Lynbrook Economics takes on the National Economics Challenge

Sloka Suresh

This year, Lynbrook Economics Club will be competing in the National Economics Challenge (NEC), a competition that tests student comprehension of the world economy and microeconomic principles. In the first round of competition on March 4, the competing teams will take a comprehensive economics test that will determine whether they move on to the next round. 

Passed by the Legislative Council in the 2019-2020 school year, Lynbrook Economics focuses on teaching students the ins and outs of economics and decision-making. Its goal is to help students stay informed about market functions while also preparing members for state and national economic competitions and quiz bowls.

“We want to provide students with an opportunity to delve deeper into economics at Lynbrook,” said Raymond Shao, vice president of logistics. “We already have quite a few business clubs but those aren’t specifically for economics, so we wanted to bridge that gap.” 

 Currently, the club is preparing members for the NEC, an annual competition comprised of written exams, presentation-based critical thinking rounds and on-stage quiz bowls. The first round of competition happens at the state level, in which teams of three to four students take a multiple-choice exam that covers content ranging from market analysis to customer buying behavior. The top-scoring teams on the exam go on to represent their respective states at the nationwide competition. The national semifinals are the third tier of the competition; there, winners of the state-level competition compete to secure their spot in the finals against China in the international quiz bowl. 

There are two different competition divisions: the David Ricardo Division, which is for new members, and the Adam Smith Division, which is for members who have taken an economics class prior to the competition.
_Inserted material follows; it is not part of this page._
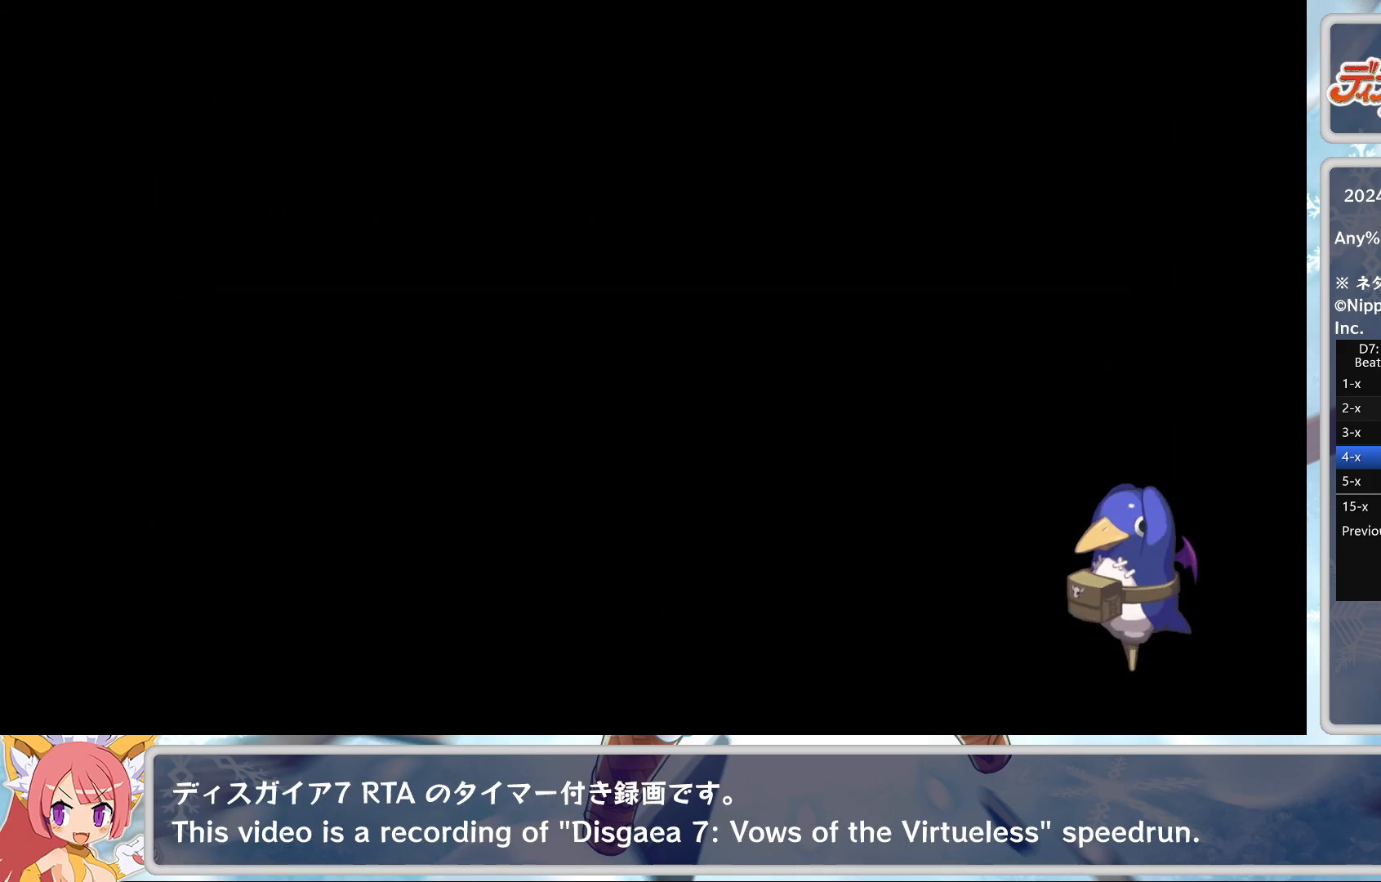
{"buttons": ["TRIANGLE"], "left_stick": "center", "events": [[50, "TRIANGLE", "down"], [83, "TRIANGLE", "up"], [250, "TRIANGLE", "down"], [300, "TRIANGLE", "up"], [383, "TRIANGLE", "down"], [400, "TRIANGLE", "up"], [450, "TRIANGLE", "down"]]}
Members of Lynbrook Economics are sorted into their divisions based on placement tests the club conducts at the start of the year. Depending on their performance, teams are then separated into their competition division. In addition to the placement test, the club also provides many resources to help members review for the competition. 

“We conduct workshops every Tuesday after school just to teach members and others who are participating in the concepts what they need to know for the National Economics Challenge,” said Aryan Shah, Economics Club’s vice president of training. “In addition, a lot of these exams are based on just the AP Economics content, so we also bought 30 AP Barron’s textbooks and we loan them out to members to study.”

Because the club is still relatively new, the officers are still experimenting with different strategies to make sure their members are successful at the competition. Currently, the after school study sessions seem to have a substantial impact on educating members and providing them with the necessary resources. 

“I think more than anything, we just want [members] to learn and have fun,” Shah said. “There are not many ways, especially in high school, to really utilize the knowledge that you might have learned, especially in the field of economics, so we’re hoping that through this club and competition, students will be more motivated to learn about economics.”